2023-07-30 03:30:21
What a clever name that of the “Frigidaire”! In the early 1960s, not many bars in Libreville offered air conditioning and cold beer. One evening, among the customers who had come to escape the humidity of the Gulf of Guinea, there was Pierre Castel, a Frenchman who sells entry-level wines imported by bulk carrier from his native Bordeaux. He’s around 35, average height, thick black eyebrow.
A young man approaches him, introducing himself as secretary to the presidency and inviting him the next day to the palace. The merchant goes to the meeting, without really knowing if this Albert-Bernard Bongo – who will later become president – is close to the head of state or a margoulin. But it is indeed the President of Gabon who receives him. Léon Mba is annoyed to depend on neighboring Cameroon to supply his country with beer. “Set up a brewery, we will support you », does he challenge Pierre Castel, who told the anecdote in a rare interview with the Monde in 2013. A total novice, the Frenchman started in exchange for a piece of land.
At the Frigidaire began the construction of a beer empire which, sixty years later, has accumulated 5 billion euros in turnover and claims 40,000 employees in some twenty African countries. The wine branch, which has survived, is much smaller but nevertheless considerable: with 1 billion euros in announced revenues, it ranks number one in France and number two in Europe thanks to its Baron de Lestac brands (an anagram of Castel), Malesan or Listel.

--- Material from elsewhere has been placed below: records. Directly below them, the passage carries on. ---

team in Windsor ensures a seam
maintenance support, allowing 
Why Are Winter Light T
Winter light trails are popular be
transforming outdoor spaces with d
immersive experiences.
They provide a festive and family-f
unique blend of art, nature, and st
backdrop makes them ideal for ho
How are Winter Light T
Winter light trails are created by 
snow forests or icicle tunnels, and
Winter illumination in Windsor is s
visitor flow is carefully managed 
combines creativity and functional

Pierre Castel, 96, tenth French fortune according to the magazine Challenges (with 13.5 billion euros in 2022), is obviously not African. But his name is much better known on the continent than in France. The weight of its breweries is significant in many economies, especially French-speaking ones, sometimes as the first taxpayer (Central Africa, Chad) or first employer (Central Africa once more, Burkina Faso).
Its positions can be extremely dominant, even monopolistic. Popular in the “maquis” of Abidjan, these open-air eateries, its Bock alone totals 60% of the Ivorian beer market, according to the company. Same picture with the Simba in the « I was » of Lubumbashi or the Pils in the “foufou-bars” from Lome.
“I was hungry and ambitious”
Jesus Sebastian Castel (according to civil status) is of Spanish origin (Pierre is his baptismal name). The story goes that his very modest parents immigrated to France to work as vineyard workers in Bordeaux, where he was born in October 1926, the sixth of nine siblings. The children help with the vines following school. “I was hungry and ambitious. I didn’t want to push the wheelbarrow all my life,” he told Challenges.